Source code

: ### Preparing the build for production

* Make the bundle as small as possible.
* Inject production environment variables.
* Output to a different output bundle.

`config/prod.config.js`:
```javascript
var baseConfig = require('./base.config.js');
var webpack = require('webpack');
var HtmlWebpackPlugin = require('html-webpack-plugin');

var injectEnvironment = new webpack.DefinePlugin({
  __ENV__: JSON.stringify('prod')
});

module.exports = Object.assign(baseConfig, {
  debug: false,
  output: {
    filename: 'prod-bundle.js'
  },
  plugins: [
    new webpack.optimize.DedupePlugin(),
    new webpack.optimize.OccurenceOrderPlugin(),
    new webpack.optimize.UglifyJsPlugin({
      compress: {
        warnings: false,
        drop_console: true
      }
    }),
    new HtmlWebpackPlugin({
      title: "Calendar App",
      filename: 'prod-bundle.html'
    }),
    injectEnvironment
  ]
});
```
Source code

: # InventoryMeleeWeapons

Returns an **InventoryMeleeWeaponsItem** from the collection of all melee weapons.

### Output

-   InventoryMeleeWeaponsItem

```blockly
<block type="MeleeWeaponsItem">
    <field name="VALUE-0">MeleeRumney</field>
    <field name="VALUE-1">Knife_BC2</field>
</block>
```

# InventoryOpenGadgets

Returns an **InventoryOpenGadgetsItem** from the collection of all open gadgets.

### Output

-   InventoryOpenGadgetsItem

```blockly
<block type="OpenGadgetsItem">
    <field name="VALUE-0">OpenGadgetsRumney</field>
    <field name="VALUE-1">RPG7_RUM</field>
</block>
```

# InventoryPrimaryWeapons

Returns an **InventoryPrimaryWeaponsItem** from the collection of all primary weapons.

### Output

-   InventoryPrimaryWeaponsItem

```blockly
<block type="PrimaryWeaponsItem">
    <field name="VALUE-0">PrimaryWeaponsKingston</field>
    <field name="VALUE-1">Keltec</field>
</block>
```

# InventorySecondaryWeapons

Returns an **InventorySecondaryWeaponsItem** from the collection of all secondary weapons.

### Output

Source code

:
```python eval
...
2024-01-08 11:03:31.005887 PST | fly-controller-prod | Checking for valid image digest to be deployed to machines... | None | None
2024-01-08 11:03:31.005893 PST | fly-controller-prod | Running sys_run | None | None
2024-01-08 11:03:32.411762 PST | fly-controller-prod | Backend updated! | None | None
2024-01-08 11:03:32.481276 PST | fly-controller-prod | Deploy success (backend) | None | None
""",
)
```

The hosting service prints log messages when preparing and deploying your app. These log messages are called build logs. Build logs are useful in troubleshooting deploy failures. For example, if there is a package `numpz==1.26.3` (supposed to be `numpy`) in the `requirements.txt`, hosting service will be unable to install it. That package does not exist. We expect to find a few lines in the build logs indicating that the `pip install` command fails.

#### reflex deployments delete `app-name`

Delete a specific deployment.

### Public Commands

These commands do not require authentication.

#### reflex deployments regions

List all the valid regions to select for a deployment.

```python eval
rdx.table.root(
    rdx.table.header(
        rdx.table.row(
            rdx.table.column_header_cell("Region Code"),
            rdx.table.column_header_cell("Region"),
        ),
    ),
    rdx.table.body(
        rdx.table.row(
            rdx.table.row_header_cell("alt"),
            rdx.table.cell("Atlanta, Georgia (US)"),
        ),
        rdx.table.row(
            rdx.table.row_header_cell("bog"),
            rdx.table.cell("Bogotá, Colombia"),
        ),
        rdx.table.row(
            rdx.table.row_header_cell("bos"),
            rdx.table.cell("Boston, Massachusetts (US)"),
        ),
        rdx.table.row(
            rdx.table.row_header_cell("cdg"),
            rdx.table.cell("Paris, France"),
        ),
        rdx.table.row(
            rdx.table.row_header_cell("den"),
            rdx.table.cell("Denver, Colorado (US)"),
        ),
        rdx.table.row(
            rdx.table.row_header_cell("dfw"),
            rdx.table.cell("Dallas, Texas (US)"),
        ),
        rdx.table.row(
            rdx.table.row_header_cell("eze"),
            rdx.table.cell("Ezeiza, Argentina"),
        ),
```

· · ·

# Problem details
Give every line of the material that includes the string "field".

# Exercise output
    <field name="VALUE-0">MeleeRumney</field>
    <field name="VALUE-1">Knife_BC2</field>
    <field name="VALUE-0">OpenGadgetsRumney</field>
    <field name="VALUE-1">RPG7_RUM</field>
    <field name="VALUE-0">PrimaryWeaponsKingston</field>
    <field name="VALUE-1">Keltec</field>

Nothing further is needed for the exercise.